Unfortunately, just a few days after we’d negotiated the contract for the book, Louise’s condition took a turn for the worse. What we’d at first envisaged the book to be became impossible. There was no way as she got weaker and weaker that she could write and the mental energy needed to talk thought the issues made it harder and harder. Eventually it became clear that Louise’s input to the book would mainly be entries from the diary she’d already written, with me fleshing out some of the issues with a kind of commentary. So this is what I’m going to do. I only hope I can do justice to her, but we’ll have a go.

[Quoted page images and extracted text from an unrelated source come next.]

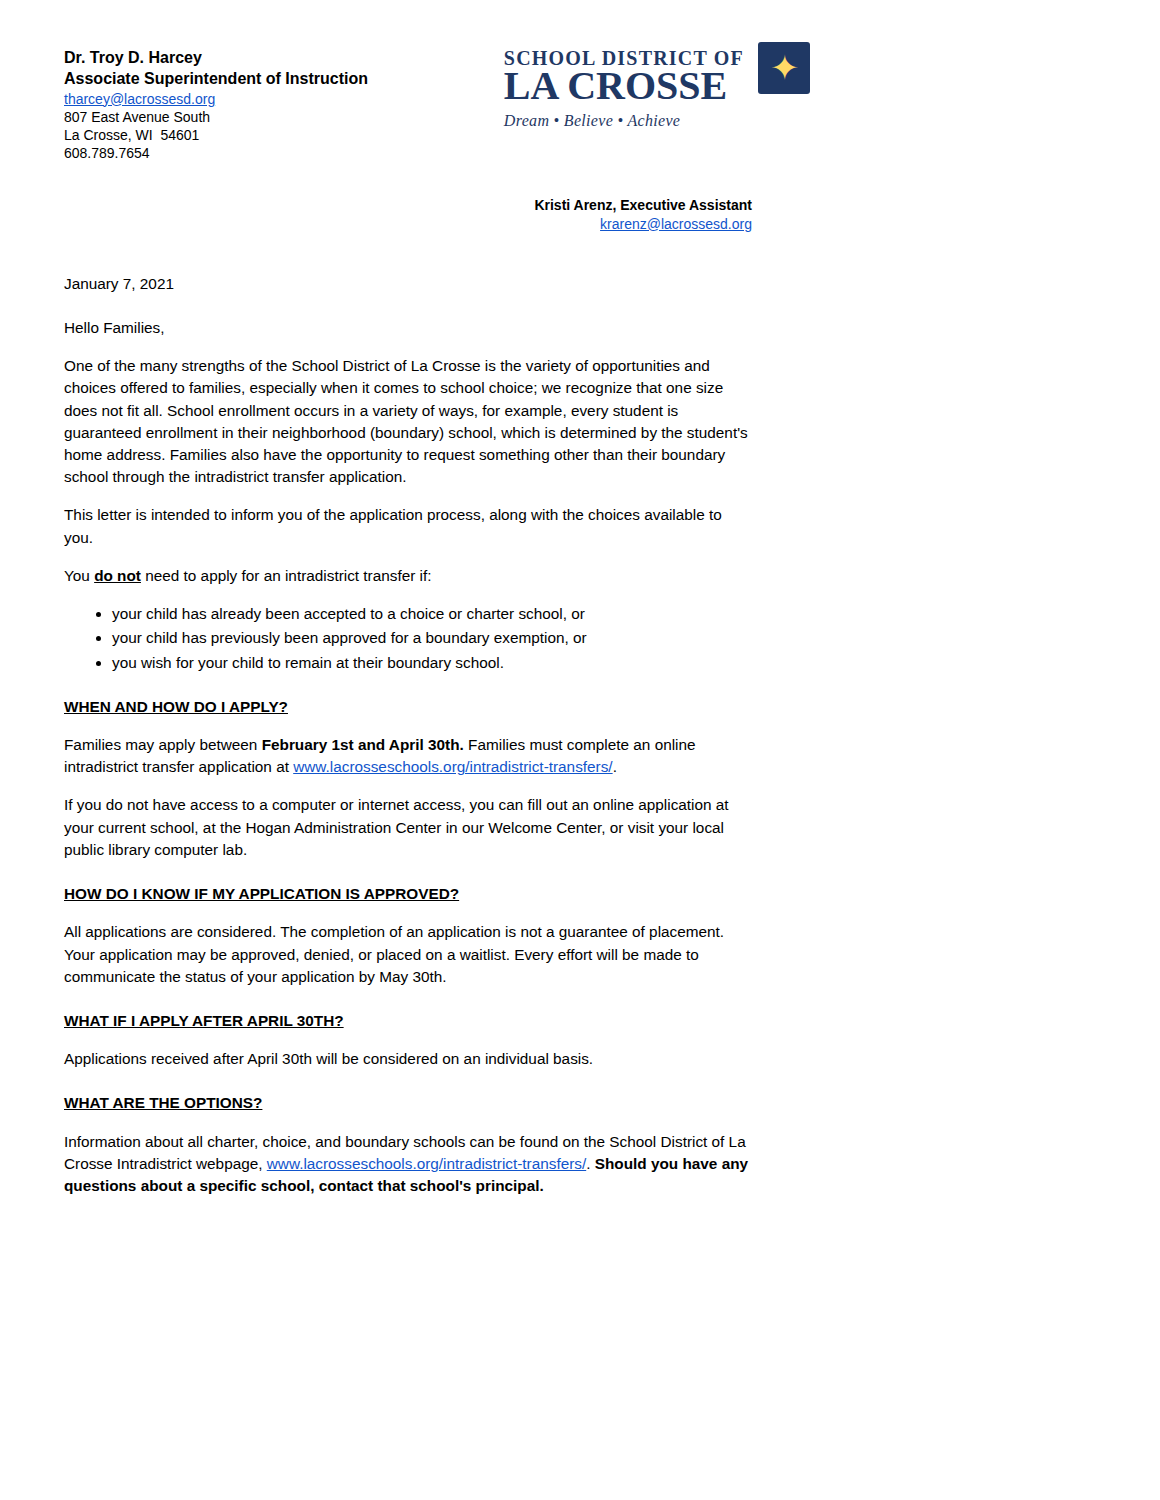Dr. Troy D. Harcey
Associate Superintendent of Instruction
tharcey@lacrossesd.org
807 East Avenue South
La Crosse, WI 54601
608.789.7654
SCHOOL DISTRICT OF
LA CROSSE
Dream • Believe • Achieve
✦
Kristi Arenz, Executive Assistant
krarenz@lacrossesd.org
January 7, 2021
Hello Families,
One of the many strengths of the School District of La Crosse is the variety of opportunities and choices offered to families, especially when it comes to school choice; we recognize that one size does not fit all. School enrollment occurs in a variety of ways, for example, every student is guaranteed enrollment in their neighborhood (boundary) school, which is determined by the student's home address. Families also have the opportunity to request something other than their boundary school through the intradistrict transfer application.
This letter is intended to inform you of the application process, along with the choices available to you.
You do not need to apply for an intradistrict transfer if:
your child has already been accepted to a choice or charter school, or
your child has previously been approved for a boundary exemption, or
you wish for your child to remain at their boundary school.
WHEN AND HOW DO I APPLY?
Families may apply between February 1st and April 30th. Families must complete an online intradistrict transfer application at www.lacrosseschools.org/intradistrict-transfers/.
If you do not have access to a computer or internet access, you can fill out an online application at your current school, at the Hogan Administration Center in our Welcome Center, or visit your local public library computer lab.
HOW DO I KNOW IF MY APPLICATION IS APPROVED?
All applications are considered. The completion of an application is not a guarantee of placement. Your application may be approved, denied, or placed on a waitlist. Every effort will be made to communicate the status of your application by May 30th.
WHAT IF I APPLY AFTER APRIL 30TH?
Applications received after April 30th will be considered on an individual basis.
WHAT ARE THE OPTIONS?
Information about all charter, choice, and boundary schools can be found on the School District of La Crosse Intradistrict webpage, www.lacrosseschools.org/intradistrict-transfers/. Should you have any questions about a specific school, contact that school's principal.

Before we start I’d just like to say one thing about Weeze. She was no saint. This isn’t an account of a perfect woman, whose noble heart and pure soul brought light into the world. Weeze was a funny, strong, beautiful lady who made my whole life worth living, but I’m not going to idolize her or put her up on a pedestal. She would have hated that, so I promise I’ll try to be as honest as I can be. It may sometimes be painful and sometimes I’m sure I’ll fail, but as I set out it’s important that I intend to tell it as it was and is. If we are to learn anything from our experiences it’s important that we are truthful about them and the things that happened. Having said that, even now I can feel my mind working overtime trying to rewrite and alter the images of the last few months to protect me, so I’ll write fast and try to get everything down before Time the great healer begins to mess around with my already unreliable memory.